**Task brief:** Look for the word "automate" in the entries and copy each line where it appears.

(Saved entries)
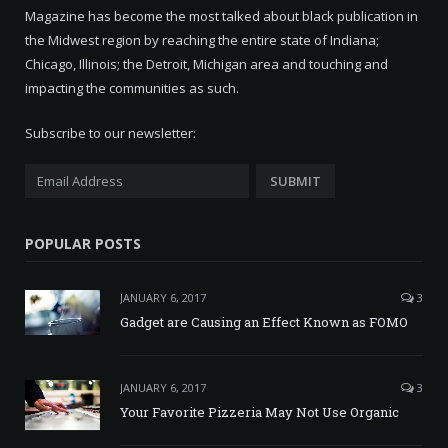
Magazine has become the most talked about black publication in
the Midwest region by reaching the entire state of Indiana;
Chicago, Illinois; the Detroit, Michigan area and touching and
impacting the communities as such.
Subscribe to our newsletter:
POPULAR POSTS
JANUARY 6, 2017
3
Gadget are Causing an Effect Known as FOMO
JANUARY 6, 2017
3
Your Favorite Pizzeria May Not Use Organic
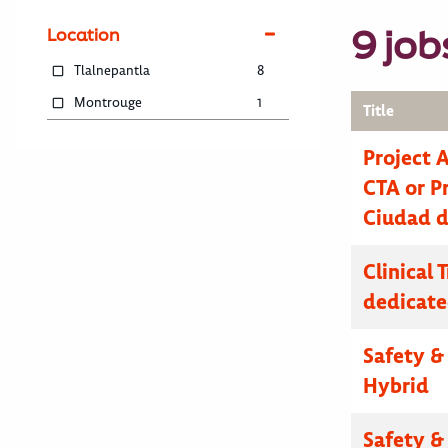
9 job
Location
Tlalnepantla
8
Montrouge
1
Title
Project 
CTA or Pr
Ciudad d
Clinical 
dedicate
Safety & 
Hybrid
Safety & 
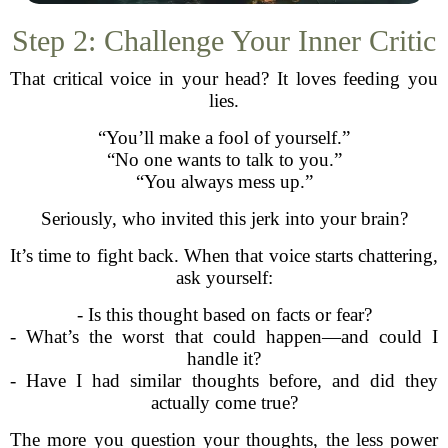
Step 2: Challenge Your Inner Critic
That critical voice in your head? It loves feeding you
lies.
“You’ll make a fool of yourself.”
“No one wants to talk to you.”
“You always mess up.”
Seriously, who invited this jerk into your brain?
It’s time to fight back. When that voice starts chattering,
ask yourself:
- Is this thought based on facts or fear?
- What’s the worst that could happen—and could I
handle it?
- Have I had similar thoughts before, and did they
actually come true?
The more you question your thoughts, the less power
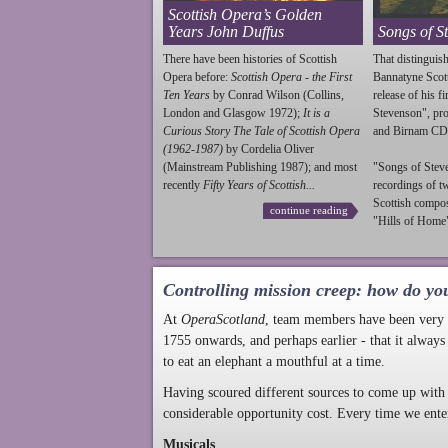
Scottish Opera’s Golden
Years John Duffus
Songs of S
There have been histories of Scottish
That distinguish
Opera before:
Scottish Opera - the First
Bannatyne Scot
Ten Years
by Conrad Wilson (Collins,
release of his f
London and Glasgow 1972);
It is a
Stevenson
", p
Curious Story The Tale of Scottish Opera
and Birnam CD
(1962-1987)
by Cordelia Oliver
(Mainstream Publishing 1987); and most
"Songs of
Stev
recently
Fifty Years of Scottish...
recordings of t
Scottish compo
continue reading
"Hills of Home"
Controlling mission creep: how do yo
At
OperaScotland
, team members have been very a
1755 onwards, and perhaps earlier - that it always
to eat an elephant a mouthful at a time.
Having scoured different sources to come up with 
considerable opportunity cost. Every time we ente
Musicals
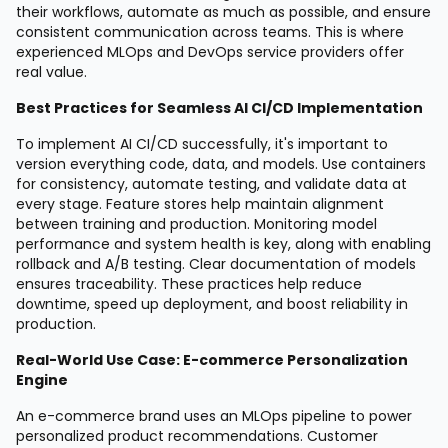
their workflows, automate as much as possible, and ensure
consistent communication across teams. This is where
experienced MLOps and DevOps service providers offer
real value.
Best Practices for Seamless AI CI/CD Implementation
To implement AI CI/CD successfully, it's important to
version everything code, data, and models. Use containers
for consistency, automate testing, and validate data at
every stage. Feature stores help maintain alignment
between training and production. Monitoring model
performance and system health is key, along with enabling
rollback and A/B testing. Clear documentation of models
ensures traceability. These practices help reduce
downtime, speed up deployment, and boost reliability in
production.
Real-World Use Case: E-commerce Personalization
Engine
An e-commerce brand uses an MLOps pipeline to power
personalized product recommendations. Customer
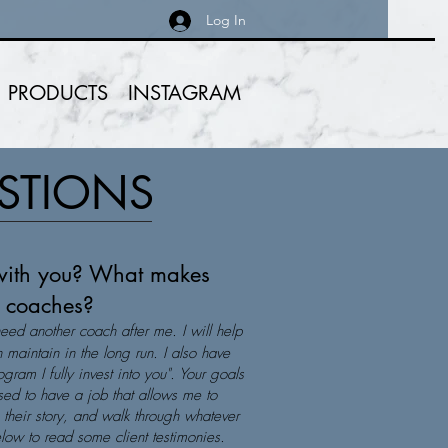
Log In
PRODUCTS
INSTAGRAM
ESTIONS
with you? What makes
er coaches?
need another coach after me. I will help
 maintain in the long run. I also have
gram I fully invest into you". Your goals
ed to have a job that allows me to
n their story, and walk through whatever
below to read some client testimonies.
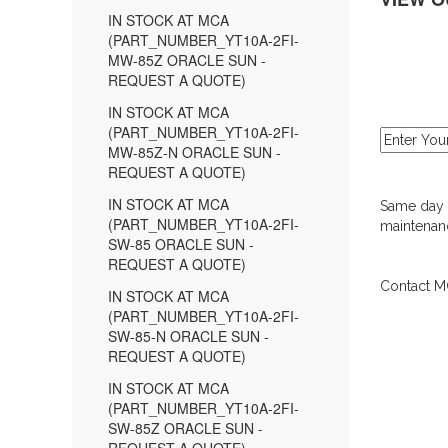
IN STOCK AT MCA
(PART_NUMBER_YT10A-2FI-
MW-85Z ORACLE SUN -
REQUEST A QUOTE)
IN STOCK AT MCA
(PART_NUMBER_YT10A-2FI-
MW-85Z-N ORACLE SUN -
REQUEST A QUOTE)
IN STOCK AT MCA
Same day d
(PART_NUMBER_YT10A-2FI-
maintenanc
SW-85 ORACLE SUN -
REQUEST A QUOTE)
Contact MC
IN STOCK AT MCA
(PART_NUMBER_YT10A-2FI-
SW-85-N ORACLE SUN -
REQUEST A QUOTE)
IN STOCK AT MCA
(PART_NUMBER_YT10A-2FI-
SW-85Z ORACLE SUN -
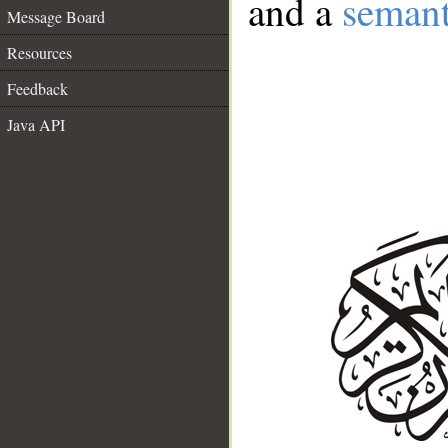
and a
semant
Message Board
Resources
Feedback
Java API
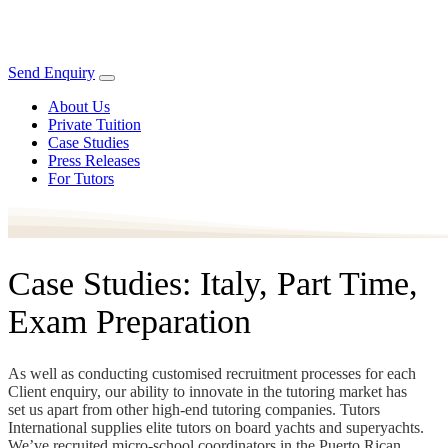
Send Enquiry
About Us
Private Tuition
Case Studies
Press Releases
For Tutors
Case Studies: Italy, Part Time,
Exam Preparation
As well as conducting customised recruitment processes for each
Client enquiry, our ability to innovate in the tutoring market has
set us apart from other high-end tutoring companies. Tutors
International supplies elite tutors on board yachts and superyachts.
We’ve recruited micro-school coordinators in the Puerto Rican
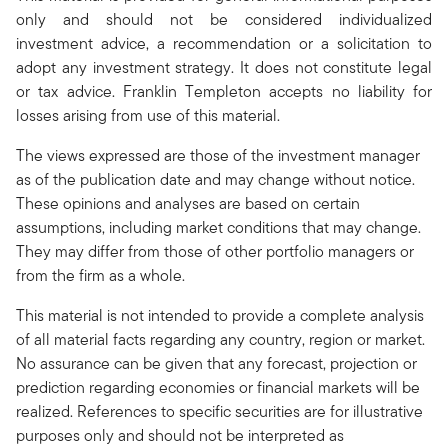
only and should not be considered individualized
investment advice, a recommendation or a solicitation to
adopt any investment strategy. It does not constitute legal
or tax advice. Franklin Templeton accepts no liability for
losses arising from use of this material.
The views expressed are those of the investment manager
as of the publication date and may change without notice.
These opinions and analyses are based on certain
assumptions, including market conditions that may change.
They may differ from those of other portfolio managers or
from the firm as a whole.
This material is not intended to provide a complete analysis
of all material facts regarding any country, region or market.
No assurance can be given that any forecast, projection or
prediction regarding economies or financial markets will be
realized. References to specific securities are for illustrative
purposes only and should not be interpreted as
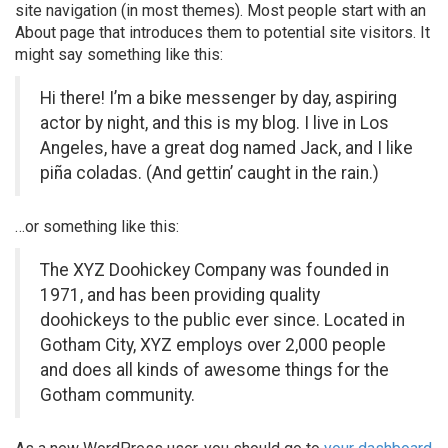
site navigation (in most themes). Most people start with an
About page that introduces them to potential site visitors. It
might say something like this:
Hi there! I’m a bike messenger by day, aspiring
actor by night, and this is my blog. I live in Los
Angeles, have a great dog named Jack, and I like
piña coladas. (And gettin’ caught in the rain.)
…or something like this:
The XYZ Doohickey Company was founded in
1971, and has been providing quality
doohickeys to the public ever since. Located in
Gotham City, XYZ employs over 2,000 people
and does all kinds of awesome things for the
Gotham community.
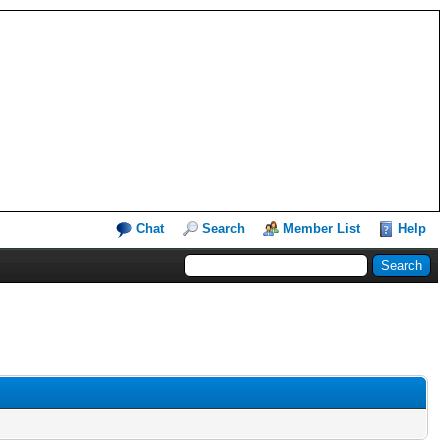
Chat
Search
Member List
Help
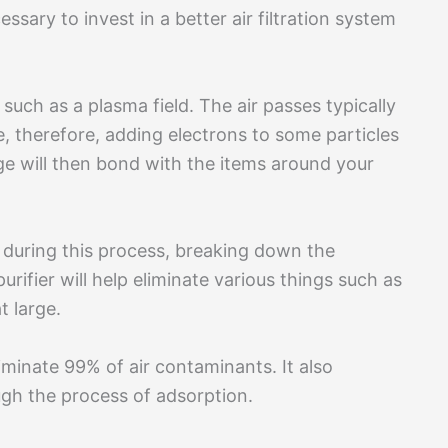
essary to invest in a better air filtration system
 such as a plasma field. The air passes typically
e, therefore, adding electrons to some particles
ge will then bond with the items around your
f during this process, breaking down the
urifier will help eliminate various things such as
t large.
eliminate 99% of air contaminants. It also
ugh the process of adsorption.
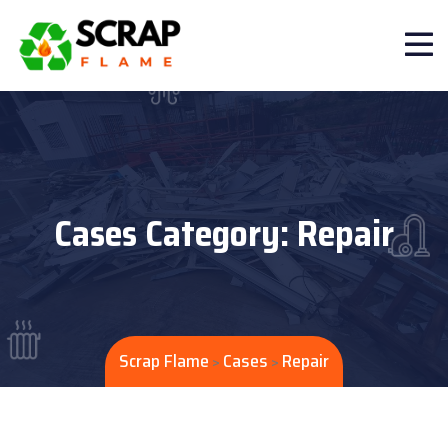
Cases Category:
Repair
Scrap Flame
Cases
Repair
>
>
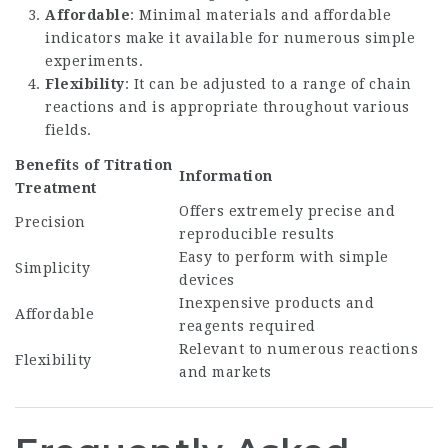
Affordable
: Minimal materials and affordable
indicators make it available for numerous simple
experiments.
Flexibility
: It can be adjusted to a range of chain
reactions and is appropriate throughout various
fields.
Benefits of Titration
Information
Treatment
Offers extremely precise and
Precision
reproducible results
Easy to perform with simple
Simplicity
devices
Inexpensive products and
Affordable
reagents required
Relevant to numerous reactions
Flexibility
and markets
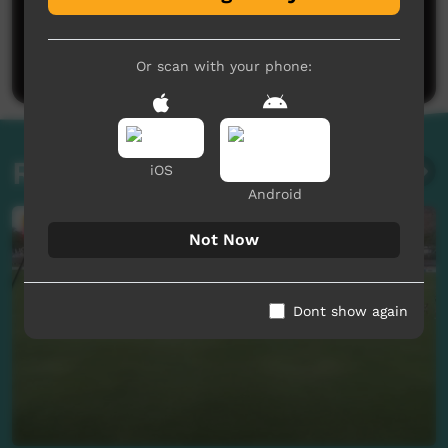
No comments here yet
Be the first to share what you think.
Post a comment
Or scan with your phone:
Related videos
iOS
Android
Not Now
Dont show again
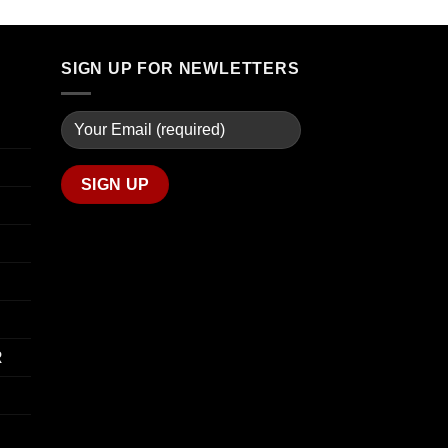
through
$74.00
$739.99
through
$649.00
SIGN UP FOR NEWLETTERS
R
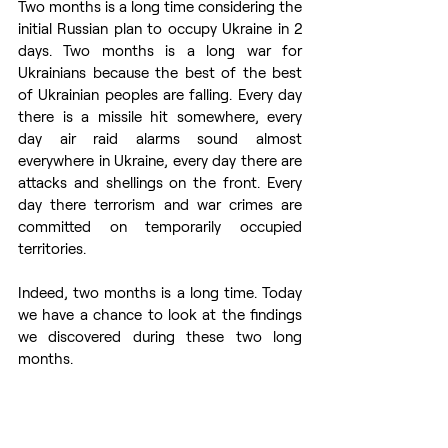
Two months is a long time considering the 
initial Russian plan to occupy Ukraine in 2 
days. Two months is a long war for 
Ukrainians because the best of the best 
of Ukrainian peoples are falling. Every day 
there is a missile hit somewhere, every 
day air raid alarms sound almost 
everywhere in Ukraine, every day there are 
attacks and shellings on the front. Every 
day there terrorism and war crimes are 
committed on temporarily occupied 
territories.  
Indeed, two months is a long time. Today 
we have a chance to look at the findings 
we discovered during these two long 
months. 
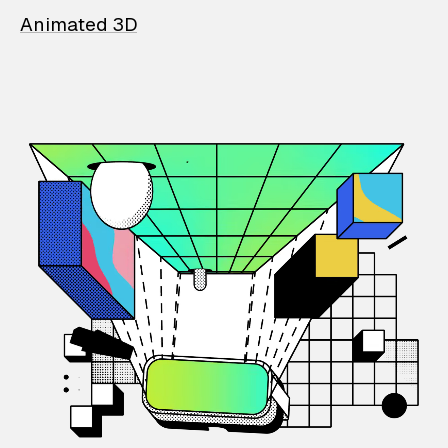
Animated 3D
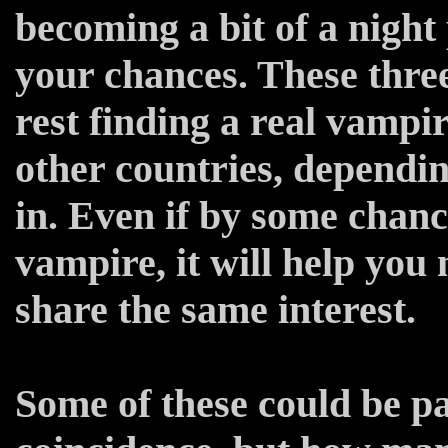
becoming a bit of a night 
your chances. These three
rest finding a real vampi
other countries, dependi
in. Even if by some chanc
vampire, it will help you
share the same interest.
Some of these could be pas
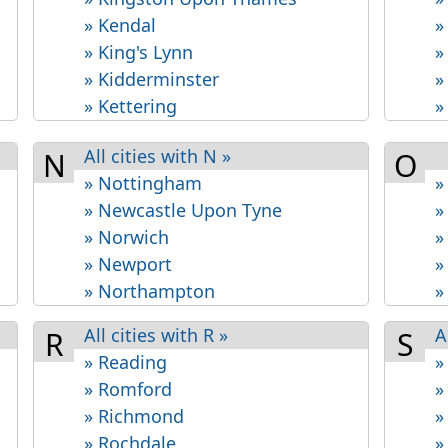
» Kendal
»
» King's Lynn
»
» Kidderminster
»
» Kettering
»
All cities with N »
N
O
» Nottingham
»
» Newcastle Upon Tyne
»
» Norwich
»
» Newport
»
» Northampton
»
All cities with R »
A
R
S
» Reading
»
» Romford
»
» Richmond
»
» Rochdale
»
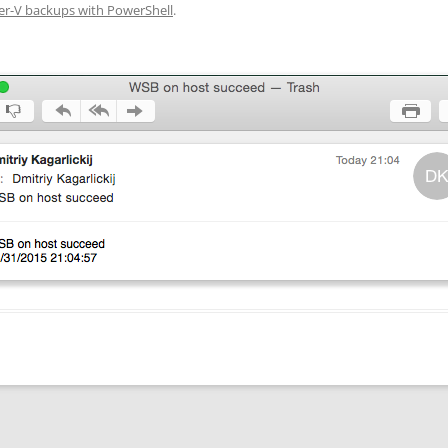
r-V backups with PowerShell
.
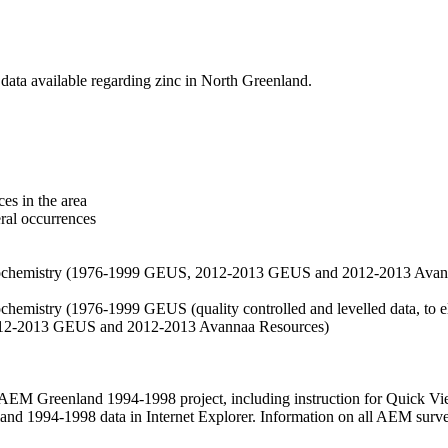
data available regarding zinc in North Greenland.
es in the area
eral occurrences
f geochemistry (1976-1999 GEUS, 2012-2013 GEUS and 2012-2013 Avan
ochemistry (1976-1999 GEUS (quality controlled and levelled data, to el
2012-2013 GEUS and 2012-2013 Avannaa Resources)
M Greenland 1994-1998 project, including instruction for Quick Vi
 1994-1998 data in Internet Explorer. Information on all AEM surveys i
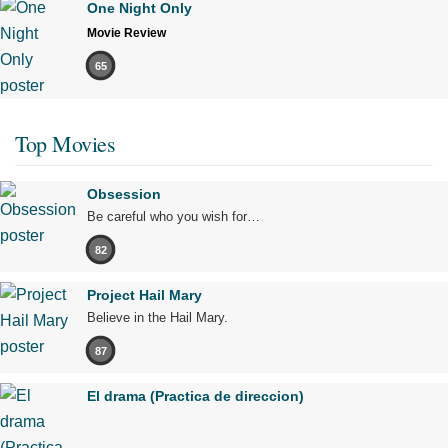
One Night Only
Movie Review
65
Top Movies
Obsession
Be careful who you wish for…
82
Project Hail Mary
Believe in the Hail Mary.
87
El drama (Practica de direccion)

**Exercise response:**
their workflows, automate as much as possible, and ensure
for consistency, automate testing, and validate data at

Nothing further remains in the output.